Volví a Barcelona sabiendo que sería transitorio. Tenía ganas de salir otra vez, de conocer a gente nueva y de vivir más experiencias. 11 meses en Italia se me habían quedado cortos. Pero la crisis seguía galopando con fuerza y atizando todo, y aun acabando la carrera, la opción de irme por una oportunidad laboral se veía irreal y lejana. Apliqué para un voluntariado europeo en Cracovia, pero me rechazaron.
Lo asumí con deportividad, y pensé que podría vivir una experiencia similar sin salir de mi país. Busqué masters en Madrid y encontré uno que encajaba con la forma en que quería enfocar mi carrera. Así que en 2013, después de un par de años de volver de Italia, volví a hacer las maletas.
En Madrid me encontré una situación parecida a un Erasmus, porque en mi master había gente de 4 continentes, y mi grupo de amigos de Madrid es variopinto en orígenes y colores. Aunque no aprendí un nuevo idioma, repliqué las situaciones del Erasmus que me habían ayudado a crecer, pero esta vez con un enfoque más realista; no estábamos ahí de paso. Teníamos que buscar trabajo y establecernos.
Y así es como acabé trabajando en el departamento de comunicación de una fundación de cooperación sanitaria africana. Cuando empecé como becaria, con 24 años, sabía poco de África. Pero empecé a conocer el continente a través de mi trabajo, de lecturas en casa y de charlas con las compañeras sobre sus años viviendo en África. Sobre todo aprendí a deconstruir mi relación con ese continente, en la forma que tenemos de verlo, en la información que consumimos de él, incluso en el lenguaje que usamos hacía él (África no es un país. Son 54).
Y con 25 años llegó una de mis mayores oportunidades. Me mandaron a Kenia unas semanas con una compañera y un periodista de El País. En ese viaje conocí a mujeres y hombres que me inspiraron, vi animales salvajes, tuve un miedo real y fundado a que acabaría raptada, unos insectos que aún no sé identificar devoraron mi brazo izquierdo, renové el respeto por el trabajo que hacía, trabajé mucho, comí poco y dormí menos. Volví agotada, pero sintiéndome mejor.
Después de ese viaje llegaron 3 más a diferentes países de África subsahariana. Con sus preparativos y sus evaluaciones posteriores. Con sus aventuras y sus choques culturales. No paraba de asombrarme. Cada vez que volvía de un viaje me sentía más completa y a la vez más insignificante.
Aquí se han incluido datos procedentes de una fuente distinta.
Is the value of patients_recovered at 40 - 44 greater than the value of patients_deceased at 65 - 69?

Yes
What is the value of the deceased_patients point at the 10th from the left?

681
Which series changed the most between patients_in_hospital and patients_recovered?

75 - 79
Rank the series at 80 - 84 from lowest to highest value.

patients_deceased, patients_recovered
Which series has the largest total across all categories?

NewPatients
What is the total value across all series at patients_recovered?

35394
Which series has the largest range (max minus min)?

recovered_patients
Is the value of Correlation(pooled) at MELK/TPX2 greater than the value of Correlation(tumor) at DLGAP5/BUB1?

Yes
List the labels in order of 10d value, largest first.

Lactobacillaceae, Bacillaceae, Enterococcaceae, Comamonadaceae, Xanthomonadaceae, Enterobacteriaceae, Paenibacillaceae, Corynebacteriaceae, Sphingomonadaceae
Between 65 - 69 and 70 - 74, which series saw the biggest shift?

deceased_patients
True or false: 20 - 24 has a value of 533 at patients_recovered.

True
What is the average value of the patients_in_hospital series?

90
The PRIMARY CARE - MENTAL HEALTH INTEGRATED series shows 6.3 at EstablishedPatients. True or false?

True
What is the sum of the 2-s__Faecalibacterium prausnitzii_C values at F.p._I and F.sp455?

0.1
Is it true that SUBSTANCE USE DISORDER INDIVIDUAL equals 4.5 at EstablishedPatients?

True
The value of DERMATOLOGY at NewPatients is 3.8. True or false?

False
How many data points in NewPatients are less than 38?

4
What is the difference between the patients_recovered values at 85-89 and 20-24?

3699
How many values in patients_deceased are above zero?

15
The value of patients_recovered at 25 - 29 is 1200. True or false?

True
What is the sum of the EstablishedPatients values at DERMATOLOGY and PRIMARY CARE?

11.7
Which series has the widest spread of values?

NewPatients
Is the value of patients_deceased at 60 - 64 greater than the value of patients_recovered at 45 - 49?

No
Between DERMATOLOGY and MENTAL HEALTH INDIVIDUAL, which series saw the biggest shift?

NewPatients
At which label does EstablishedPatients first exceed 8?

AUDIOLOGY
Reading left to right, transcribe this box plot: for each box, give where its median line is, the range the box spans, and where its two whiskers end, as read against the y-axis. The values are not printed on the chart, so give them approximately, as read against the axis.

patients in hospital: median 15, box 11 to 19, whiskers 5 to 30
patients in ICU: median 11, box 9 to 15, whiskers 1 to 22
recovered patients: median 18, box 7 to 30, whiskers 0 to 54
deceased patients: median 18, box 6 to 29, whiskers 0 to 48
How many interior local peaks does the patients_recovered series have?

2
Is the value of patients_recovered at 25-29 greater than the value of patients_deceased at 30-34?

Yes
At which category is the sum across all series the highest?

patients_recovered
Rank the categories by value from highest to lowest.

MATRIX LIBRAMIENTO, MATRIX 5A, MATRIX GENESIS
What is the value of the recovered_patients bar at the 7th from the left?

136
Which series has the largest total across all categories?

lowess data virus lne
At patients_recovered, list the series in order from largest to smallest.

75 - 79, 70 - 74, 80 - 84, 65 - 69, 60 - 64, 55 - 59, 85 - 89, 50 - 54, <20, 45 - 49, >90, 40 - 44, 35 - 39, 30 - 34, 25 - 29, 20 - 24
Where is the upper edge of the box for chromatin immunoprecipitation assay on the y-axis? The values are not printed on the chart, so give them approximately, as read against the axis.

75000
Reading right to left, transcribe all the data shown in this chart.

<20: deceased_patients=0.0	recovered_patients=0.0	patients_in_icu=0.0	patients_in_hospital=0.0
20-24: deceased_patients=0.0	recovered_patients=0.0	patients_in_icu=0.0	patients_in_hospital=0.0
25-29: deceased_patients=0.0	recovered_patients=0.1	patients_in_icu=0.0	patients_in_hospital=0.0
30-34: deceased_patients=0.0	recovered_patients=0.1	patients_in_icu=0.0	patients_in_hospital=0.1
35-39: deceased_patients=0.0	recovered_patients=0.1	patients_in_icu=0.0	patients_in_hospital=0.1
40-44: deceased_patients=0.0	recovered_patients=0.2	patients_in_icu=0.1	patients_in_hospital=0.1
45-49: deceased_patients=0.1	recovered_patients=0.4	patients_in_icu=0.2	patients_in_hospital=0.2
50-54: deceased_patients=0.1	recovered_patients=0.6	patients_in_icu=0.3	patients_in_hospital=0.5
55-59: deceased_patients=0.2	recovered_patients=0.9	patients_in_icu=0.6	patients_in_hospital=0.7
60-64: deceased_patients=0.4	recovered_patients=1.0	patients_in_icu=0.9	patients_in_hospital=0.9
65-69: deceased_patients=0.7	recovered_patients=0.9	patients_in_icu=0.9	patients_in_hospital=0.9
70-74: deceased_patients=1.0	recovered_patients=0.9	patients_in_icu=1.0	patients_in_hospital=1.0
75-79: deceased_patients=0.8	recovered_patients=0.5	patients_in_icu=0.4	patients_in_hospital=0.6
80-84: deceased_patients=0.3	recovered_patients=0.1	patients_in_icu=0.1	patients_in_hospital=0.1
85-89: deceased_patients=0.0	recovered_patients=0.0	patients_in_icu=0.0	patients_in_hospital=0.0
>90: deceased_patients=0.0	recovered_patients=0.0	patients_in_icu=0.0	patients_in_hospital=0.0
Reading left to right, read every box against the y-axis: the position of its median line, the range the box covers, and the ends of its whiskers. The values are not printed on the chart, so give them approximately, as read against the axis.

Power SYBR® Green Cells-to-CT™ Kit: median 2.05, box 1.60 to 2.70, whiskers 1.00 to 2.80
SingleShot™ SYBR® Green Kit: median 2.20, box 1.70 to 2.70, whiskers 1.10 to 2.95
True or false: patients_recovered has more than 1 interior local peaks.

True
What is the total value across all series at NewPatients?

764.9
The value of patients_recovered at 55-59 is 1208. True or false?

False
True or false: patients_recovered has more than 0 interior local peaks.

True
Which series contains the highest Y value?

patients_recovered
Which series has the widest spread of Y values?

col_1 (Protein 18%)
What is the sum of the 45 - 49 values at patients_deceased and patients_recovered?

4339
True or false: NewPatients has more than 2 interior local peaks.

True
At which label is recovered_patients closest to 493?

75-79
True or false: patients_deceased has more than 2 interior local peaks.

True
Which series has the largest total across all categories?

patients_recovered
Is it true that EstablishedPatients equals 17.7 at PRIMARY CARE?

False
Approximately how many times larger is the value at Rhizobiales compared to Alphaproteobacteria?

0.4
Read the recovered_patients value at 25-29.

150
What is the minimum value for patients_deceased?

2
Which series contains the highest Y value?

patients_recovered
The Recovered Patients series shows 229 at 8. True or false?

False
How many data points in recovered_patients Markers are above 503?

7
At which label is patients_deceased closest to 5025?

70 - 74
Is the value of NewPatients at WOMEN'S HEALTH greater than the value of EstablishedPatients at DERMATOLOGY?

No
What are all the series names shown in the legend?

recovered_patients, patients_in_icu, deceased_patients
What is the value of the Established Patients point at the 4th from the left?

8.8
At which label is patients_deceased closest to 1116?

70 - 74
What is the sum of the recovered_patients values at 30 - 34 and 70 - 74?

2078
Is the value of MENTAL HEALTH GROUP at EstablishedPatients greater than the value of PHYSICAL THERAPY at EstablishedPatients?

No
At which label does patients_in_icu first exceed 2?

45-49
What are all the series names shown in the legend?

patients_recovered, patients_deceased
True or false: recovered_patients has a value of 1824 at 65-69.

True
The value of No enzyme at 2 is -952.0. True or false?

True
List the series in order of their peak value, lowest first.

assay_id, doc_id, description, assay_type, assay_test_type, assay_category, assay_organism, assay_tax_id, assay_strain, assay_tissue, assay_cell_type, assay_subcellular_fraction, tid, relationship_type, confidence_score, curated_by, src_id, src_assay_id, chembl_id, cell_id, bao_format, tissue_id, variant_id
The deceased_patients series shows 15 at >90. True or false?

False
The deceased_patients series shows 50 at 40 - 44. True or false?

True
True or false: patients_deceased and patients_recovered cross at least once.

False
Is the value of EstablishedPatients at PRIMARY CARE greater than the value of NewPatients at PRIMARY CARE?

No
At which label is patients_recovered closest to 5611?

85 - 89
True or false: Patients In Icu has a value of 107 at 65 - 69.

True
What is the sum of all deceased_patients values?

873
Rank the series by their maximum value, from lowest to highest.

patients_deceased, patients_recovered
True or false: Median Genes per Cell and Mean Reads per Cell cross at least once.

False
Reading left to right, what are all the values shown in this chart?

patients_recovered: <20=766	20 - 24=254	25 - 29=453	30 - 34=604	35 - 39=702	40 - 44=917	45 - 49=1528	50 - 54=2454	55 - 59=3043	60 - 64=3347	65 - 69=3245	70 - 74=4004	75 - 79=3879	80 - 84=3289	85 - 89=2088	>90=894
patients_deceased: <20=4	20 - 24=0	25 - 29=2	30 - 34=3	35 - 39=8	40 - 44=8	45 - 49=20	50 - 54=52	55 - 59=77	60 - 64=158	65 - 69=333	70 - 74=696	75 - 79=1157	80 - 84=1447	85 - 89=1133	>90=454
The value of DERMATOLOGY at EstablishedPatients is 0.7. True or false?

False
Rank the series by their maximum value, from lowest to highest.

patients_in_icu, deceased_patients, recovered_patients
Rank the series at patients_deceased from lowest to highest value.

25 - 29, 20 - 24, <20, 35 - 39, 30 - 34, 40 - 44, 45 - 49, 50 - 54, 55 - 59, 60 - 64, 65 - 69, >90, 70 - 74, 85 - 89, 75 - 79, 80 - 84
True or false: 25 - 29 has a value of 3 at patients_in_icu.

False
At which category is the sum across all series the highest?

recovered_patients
Además, en mí día a día, trabajaba con un equipo internacional compuesto principalmente por profesionales africanos que me permitía entender contextos muy diferentes al mío. Trabajar con ellos fue como asomarme por una ventana donde se ve el mundo, los diferentes e inacabables mundos que formamos los seres humanos.
Las experiencias internacionales pueden tomar muchas formas. En mi caso, más allá de mi Erasmus, no he vivido una experiencia en el extranjero ad hoc, pero sí he pasado largas temporadas en otra ciudad, experimentando algunas de las emociones que Celia Arroyo describe en su post sobre duelo migratorio, y he tenido que trabajar con culturas muy diferentes.
Esta nueva etapa en Volvemos va a completar mi experiencia internacional desde nuevas perspectivas y puntos de vista. Llevo años mirando por la ventana para ver otros mundos, y ahora puedo apoyar a las personas que han abierto la puerta y han salido a zambullirse en esos mundos que yo he mirado por la ventana. A ellos me une la curiosidad que teníamos de niños, mientras descubríamos nuestro mundo. Una curiosidad que hemos sabido mantener de adultos, en versión revisada y aumentada.